Acetylation of Replication Protein A (RPA) Improves its DNA Binding Property

Abstract

Genome maintenance is critical for cellular survival and growth. Replication Protein A (RPA), a single-strand DNA (ssDNA) binding protein, is vital for various aspects of genome maintenance such as replication, recombination, repair and checkpoint activation. RPA binding to ssDNA protects it from degradation by cellular nucleases, prevents secondary structure formation and from illegitimate recombination. Within the cell, RPA is subject to many post-translational modifications including phosphorylation, SUMOylation and ribosylation. These modifications regulate the activity of RPA with DNA and other binding partners. RPA has been reported to be also modified by acetylation.
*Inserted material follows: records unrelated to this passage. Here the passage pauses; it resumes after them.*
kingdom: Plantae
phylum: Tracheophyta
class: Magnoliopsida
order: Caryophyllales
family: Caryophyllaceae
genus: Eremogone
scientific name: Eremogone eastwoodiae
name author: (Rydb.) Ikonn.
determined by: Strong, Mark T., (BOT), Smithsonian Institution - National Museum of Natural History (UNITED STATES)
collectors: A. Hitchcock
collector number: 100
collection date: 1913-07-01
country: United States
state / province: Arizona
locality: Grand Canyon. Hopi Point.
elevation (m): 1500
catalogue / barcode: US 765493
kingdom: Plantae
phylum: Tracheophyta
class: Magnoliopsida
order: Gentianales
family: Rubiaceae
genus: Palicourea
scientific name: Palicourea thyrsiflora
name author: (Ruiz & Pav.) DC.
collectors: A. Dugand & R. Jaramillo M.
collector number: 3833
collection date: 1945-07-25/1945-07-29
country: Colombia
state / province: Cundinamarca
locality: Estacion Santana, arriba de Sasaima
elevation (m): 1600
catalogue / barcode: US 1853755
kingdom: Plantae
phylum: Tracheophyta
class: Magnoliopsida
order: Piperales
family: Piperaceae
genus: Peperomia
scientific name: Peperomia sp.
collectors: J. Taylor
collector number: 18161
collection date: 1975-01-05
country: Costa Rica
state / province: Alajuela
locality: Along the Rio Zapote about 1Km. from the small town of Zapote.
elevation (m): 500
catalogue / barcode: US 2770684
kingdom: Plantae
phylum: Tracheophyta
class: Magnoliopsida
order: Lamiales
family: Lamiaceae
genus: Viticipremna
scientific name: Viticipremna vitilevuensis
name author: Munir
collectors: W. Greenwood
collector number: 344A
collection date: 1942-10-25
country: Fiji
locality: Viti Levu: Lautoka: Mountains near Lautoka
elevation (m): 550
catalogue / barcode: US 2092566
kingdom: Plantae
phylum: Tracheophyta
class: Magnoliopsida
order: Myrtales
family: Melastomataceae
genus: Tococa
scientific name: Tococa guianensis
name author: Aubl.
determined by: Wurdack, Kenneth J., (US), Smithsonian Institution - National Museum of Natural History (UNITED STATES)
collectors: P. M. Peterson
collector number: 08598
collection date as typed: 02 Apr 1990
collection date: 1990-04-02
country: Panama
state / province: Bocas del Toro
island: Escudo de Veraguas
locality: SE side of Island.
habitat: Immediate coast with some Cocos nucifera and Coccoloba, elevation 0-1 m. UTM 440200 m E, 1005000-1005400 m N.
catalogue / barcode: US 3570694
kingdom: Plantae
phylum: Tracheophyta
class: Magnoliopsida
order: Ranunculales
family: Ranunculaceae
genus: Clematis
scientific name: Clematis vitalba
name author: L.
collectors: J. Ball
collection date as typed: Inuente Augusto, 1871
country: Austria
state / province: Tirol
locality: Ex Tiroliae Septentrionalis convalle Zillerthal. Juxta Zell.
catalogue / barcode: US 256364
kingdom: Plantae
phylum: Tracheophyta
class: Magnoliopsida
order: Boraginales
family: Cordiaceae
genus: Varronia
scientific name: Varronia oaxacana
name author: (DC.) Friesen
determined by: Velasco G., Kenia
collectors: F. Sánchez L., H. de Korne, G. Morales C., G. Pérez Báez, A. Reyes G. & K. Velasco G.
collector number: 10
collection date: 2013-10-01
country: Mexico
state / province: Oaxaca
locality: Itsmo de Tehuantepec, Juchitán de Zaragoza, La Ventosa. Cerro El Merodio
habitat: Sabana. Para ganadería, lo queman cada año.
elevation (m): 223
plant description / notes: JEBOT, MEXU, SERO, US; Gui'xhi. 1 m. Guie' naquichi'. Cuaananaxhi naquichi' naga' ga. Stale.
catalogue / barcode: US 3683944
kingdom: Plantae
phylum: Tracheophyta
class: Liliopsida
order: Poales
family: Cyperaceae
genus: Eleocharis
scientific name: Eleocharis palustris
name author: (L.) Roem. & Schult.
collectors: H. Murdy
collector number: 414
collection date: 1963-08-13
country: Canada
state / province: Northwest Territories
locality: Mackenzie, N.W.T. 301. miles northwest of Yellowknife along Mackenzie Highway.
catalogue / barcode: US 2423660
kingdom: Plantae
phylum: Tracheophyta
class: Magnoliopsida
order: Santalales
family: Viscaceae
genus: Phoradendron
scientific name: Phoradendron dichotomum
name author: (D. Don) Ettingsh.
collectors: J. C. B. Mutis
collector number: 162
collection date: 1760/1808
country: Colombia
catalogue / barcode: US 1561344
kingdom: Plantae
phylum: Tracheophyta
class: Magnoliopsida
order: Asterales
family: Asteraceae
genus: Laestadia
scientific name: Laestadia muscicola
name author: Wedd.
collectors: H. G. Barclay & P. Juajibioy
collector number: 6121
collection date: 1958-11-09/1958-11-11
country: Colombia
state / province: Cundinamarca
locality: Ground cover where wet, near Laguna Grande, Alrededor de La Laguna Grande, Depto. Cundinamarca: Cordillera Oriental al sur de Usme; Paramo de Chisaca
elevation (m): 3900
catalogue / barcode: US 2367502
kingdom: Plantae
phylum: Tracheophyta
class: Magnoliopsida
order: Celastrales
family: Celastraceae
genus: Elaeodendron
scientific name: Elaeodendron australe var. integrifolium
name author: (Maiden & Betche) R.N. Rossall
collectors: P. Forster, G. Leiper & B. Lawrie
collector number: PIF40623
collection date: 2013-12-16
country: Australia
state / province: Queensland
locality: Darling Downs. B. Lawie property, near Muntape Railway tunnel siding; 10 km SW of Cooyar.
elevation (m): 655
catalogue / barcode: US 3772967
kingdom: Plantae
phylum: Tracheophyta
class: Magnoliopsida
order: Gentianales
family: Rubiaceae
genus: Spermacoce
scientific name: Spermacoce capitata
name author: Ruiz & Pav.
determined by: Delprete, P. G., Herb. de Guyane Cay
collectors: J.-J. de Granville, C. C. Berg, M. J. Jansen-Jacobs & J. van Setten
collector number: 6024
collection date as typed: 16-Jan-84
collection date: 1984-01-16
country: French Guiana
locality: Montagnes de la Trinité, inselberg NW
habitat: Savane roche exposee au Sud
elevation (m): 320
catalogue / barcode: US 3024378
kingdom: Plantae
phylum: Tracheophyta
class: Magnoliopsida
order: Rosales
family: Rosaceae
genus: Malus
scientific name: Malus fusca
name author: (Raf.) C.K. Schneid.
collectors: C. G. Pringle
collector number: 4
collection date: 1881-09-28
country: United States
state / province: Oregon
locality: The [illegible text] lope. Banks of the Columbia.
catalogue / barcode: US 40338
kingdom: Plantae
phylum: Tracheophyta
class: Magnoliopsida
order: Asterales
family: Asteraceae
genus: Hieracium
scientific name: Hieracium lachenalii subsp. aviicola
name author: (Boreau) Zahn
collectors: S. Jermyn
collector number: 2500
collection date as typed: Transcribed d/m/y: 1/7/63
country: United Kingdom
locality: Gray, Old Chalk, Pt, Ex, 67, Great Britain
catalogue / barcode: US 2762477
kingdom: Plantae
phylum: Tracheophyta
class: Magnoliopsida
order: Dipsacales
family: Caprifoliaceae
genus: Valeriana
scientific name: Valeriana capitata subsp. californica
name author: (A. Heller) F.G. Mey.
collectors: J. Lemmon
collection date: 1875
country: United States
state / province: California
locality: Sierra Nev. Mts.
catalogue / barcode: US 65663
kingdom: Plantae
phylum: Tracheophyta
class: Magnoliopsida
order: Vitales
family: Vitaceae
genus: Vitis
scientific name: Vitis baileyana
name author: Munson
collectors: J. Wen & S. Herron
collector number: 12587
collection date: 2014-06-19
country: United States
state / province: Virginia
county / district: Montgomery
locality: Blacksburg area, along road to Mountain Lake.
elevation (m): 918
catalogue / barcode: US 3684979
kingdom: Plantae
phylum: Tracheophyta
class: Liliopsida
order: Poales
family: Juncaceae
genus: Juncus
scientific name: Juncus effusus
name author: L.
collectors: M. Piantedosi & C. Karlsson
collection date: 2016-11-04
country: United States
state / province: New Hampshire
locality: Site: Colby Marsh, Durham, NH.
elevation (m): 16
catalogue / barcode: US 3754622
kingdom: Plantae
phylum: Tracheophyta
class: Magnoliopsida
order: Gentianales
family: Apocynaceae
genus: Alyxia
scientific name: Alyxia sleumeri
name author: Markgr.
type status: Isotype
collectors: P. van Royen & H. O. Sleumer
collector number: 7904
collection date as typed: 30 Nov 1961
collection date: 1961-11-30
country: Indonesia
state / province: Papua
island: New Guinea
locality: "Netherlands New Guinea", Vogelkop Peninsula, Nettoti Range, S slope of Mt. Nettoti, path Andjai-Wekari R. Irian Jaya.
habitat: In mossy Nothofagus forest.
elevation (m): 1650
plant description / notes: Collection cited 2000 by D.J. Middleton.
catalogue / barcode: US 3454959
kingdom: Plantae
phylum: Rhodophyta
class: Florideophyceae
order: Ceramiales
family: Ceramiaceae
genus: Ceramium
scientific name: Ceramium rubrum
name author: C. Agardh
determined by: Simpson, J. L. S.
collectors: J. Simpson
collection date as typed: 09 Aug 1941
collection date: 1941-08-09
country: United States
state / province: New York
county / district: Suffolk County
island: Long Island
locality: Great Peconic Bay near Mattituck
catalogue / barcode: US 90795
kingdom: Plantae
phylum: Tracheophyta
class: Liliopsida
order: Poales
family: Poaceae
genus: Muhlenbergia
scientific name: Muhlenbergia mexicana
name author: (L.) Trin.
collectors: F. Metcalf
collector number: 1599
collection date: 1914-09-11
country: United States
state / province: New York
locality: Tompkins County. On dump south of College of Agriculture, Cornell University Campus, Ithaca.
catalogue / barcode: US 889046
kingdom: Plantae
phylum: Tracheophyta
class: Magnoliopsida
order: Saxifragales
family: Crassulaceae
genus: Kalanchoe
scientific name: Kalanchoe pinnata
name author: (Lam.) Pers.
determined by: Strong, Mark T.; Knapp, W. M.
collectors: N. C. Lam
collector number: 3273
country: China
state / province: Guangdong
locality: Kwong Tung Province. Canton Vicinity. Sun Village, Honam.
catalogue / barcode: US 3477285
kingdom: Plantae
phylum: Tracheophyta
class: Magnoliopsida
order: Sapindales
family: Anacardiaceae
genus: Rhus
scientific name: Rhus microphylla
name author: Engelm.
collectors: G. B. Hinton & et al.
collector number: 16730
We found that human RPA (hRPA) can be in vitro acetylated by p300, an acetyl transferase (AT). To study the effect of this modification on its ssDNA binding function, we made use of electro-mobility gel shift assay (EMSA) and bio-layer interferometry (BLI) technology. Using various length oligos, we tested the binding property of unmodified and acetylated RPA. Our results showed that acetylation of RPA increased its binding affinity compared to unmodified RPA. Interestingly, the acetylated form was also able to bind more stably to shorter length oligos compared to the unmodified form. This suggests that the acetylation of RPA improves its ssDNA binding function. This alteration in its enzymatic activity would have significant implications in maintenance of genome fidelity since improved DNA binding function of RPA will protect the genome from both endogenous and exogenous stresses. Additionally, using mass spectrometry analysis we have identified the lysine residues that get modified by the acetyl group both in vitro and in vivo. We are currently studying the factors that trigger this post-translational modification in the cell.